Смысл жизни человека: от истории к вечности - стр. 68
Вполне логично отсюда вытекает его самодостаточность в качестве высшего жизненного Субъекта, полнота бытия которого – счастье – есть последняя и высшая цель. Так Фейербах утверждает эвдемонизм как исчерпывающее объяснение высших устремлений человека, смысла его жизни.
В работе «Эвдемонизм»265 Л.Фейербах пишет: «То, что живет, – любит, хотя бы только себя и свою жизнь; хочет жить, потому что оно живет;
хочет быть, потому что оно есть; но, заметьте, хочет быть только здоровым и счастливым, ибо только счастливое бытие с точки зрения живого, ощущающего, желающего существа, только оно является желанным, любимым бытием».266
Отсюда, «любое стремление есть стремление к счастью»»; свободной становится воля «только в смысле и во имя стремления к счастью…» и там, где существо перестает желать счастья, там оно перестает желать вообще, там оно впадает в слабоумие и идиотизм».267 В подтверждение своей позиции Фейербах ссылается на своих многочисленных предшественников, разделявших эту позицию (Гельвеций, Локк, Мальбранш и др.).
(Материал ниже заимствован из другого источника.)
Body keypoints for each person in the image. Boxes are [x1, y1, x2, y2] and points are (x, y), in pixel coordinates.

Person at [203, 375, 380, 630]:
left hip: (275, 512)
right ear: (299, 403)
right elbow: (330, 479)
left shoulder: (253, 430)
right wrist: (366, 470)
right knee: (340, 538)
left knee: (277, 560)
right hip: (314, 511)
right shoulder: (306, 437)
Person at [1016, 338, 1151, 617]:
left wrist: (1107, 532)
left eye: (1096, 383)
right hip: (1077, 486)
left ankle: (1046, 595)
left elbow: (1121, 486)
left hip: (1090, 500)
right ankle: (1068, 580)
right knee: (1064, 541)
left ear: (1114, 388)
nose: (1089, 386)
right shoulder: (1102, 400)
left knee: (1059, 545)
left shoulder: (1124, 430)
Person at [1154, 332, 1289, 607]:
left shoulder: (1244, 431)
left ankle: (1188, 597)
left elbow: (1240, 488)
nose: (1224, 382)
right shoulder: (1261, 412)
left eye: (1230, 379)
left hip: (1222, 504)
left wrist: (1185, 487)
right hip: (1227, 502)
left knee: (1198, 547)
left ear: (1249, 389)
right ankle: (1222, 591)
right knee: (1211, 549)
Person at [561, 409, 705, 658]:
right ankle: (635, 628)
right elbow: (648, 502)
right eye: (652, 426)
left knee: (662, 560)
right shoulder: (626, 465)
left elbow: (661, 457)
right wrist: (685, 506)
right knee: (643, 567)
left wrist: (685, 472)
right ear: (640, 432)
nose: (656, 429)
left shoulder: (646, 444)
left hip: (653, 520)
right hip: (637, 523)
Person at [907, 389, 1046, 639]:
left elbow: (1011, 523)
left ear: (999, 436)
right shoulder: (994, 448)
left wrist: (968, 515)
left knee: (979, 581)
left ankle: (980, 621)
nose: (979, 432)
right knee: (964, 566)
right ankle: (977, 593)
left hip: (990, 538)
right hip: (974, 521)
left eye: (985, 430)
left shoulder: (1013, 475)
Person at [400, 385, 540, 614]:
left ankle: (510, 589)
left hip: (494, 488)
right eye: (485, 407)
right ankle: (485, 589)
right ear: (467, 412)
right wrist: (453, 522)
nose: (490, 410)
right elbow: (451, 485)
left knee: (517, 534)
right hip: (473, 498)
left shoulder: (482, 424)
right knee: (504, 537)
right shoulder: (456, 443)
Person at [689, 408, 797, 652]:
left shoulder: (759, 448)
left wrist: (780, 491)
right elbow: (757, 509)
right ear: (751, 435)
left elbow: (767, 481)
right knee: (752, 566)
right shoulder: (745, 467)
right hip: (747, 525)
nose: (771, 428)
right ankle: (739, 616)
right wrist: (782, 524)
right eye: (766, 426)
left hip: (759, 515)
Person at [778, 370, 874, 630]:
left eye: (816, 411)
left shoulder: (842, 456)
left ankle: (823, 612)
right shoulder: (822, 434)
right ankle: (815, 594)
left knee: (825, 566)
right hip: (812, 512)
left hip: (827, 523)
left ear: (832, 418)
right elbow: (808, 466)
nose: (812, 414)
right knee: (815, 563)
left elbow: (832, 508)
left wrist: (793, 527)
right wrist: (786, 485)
«Только великие немецкие спекулятивные философы выдумали какую-то отличную от стремления к счастью и, больше того, – независимую и абстрактную волю, какую-то только мысленную волю…».268 Действительно, соглашается Фейербах, человек может хотеть чего-то злого, что противоречит стремлению к счастью, примеров того немало. Однако, такой противоречивый поступок возможен только тогда, «когда то зло, на которое человек решается, кажется, представляется и ощущается им как благо в сравнении с тем и другим злом, которое он при помощи этого поступка хочет устранить или преодолеть».269
Зло оказывается кажимостью, лишенной субстанциальной самостоятельности, следствием извращенного понимания пути к счастью. Цель – всегда благая, средства могут быть ложными и злыми. Отрыв цели от средств ее реализации позволяет сохранить цель незамутненной, сохранить ее благое лицо. Достоинство счастья сохраняется и в случае самоубийства – поступка, который казалось бы начисто противоречит стремлению к счастью, ибо оно, в трактовке Фейербаха, тождественно жизни, благой жизни; «даже эта последняя воля человека, посредством которой он добровольно разлучается с жизнью… есть только последнее проявление стремления к счастью. Ибо самоубийца хочет смерти не потому, что она зло, а потому, что она является концом его зол и несчастий…».270 Так Фейербах пытается доказать не просто практическую, но и метафизическую основательность своей позиции. Не замечая, при этом, что тогда любое действие или деяние человека может быть «подверстано» под это стремление к счастью. Все воздействия тогда уравниваются, лишаются своих принципиальных различий с точки зрения целесообразности – нецелесообразности, ибо все они целесообразны в конечном итоге, то есть соответствуют ей в конечном смысле. Понятие «счастье» лишается всякого регулятивно-практического значения. Все, что я ни делаю, я делаю ради счастья, стремясь к нему. Счастье субстанциализируется, его объем расширяется до объема самой жизни. Понятие «жизнь» может быть помещено в контекст любых эвдемонистических рассуждений и может заменить в нем понятие «счастье»: «Стремление к счастью – это основное, первоначальное стремление всего того, что живет и любит, что существует и хочет существовать, что дышит и что не воспринимает в себя с «абсолютным безразличием» углекислоту и азот вместо кислорода, мертвящий воздух вместо живительного».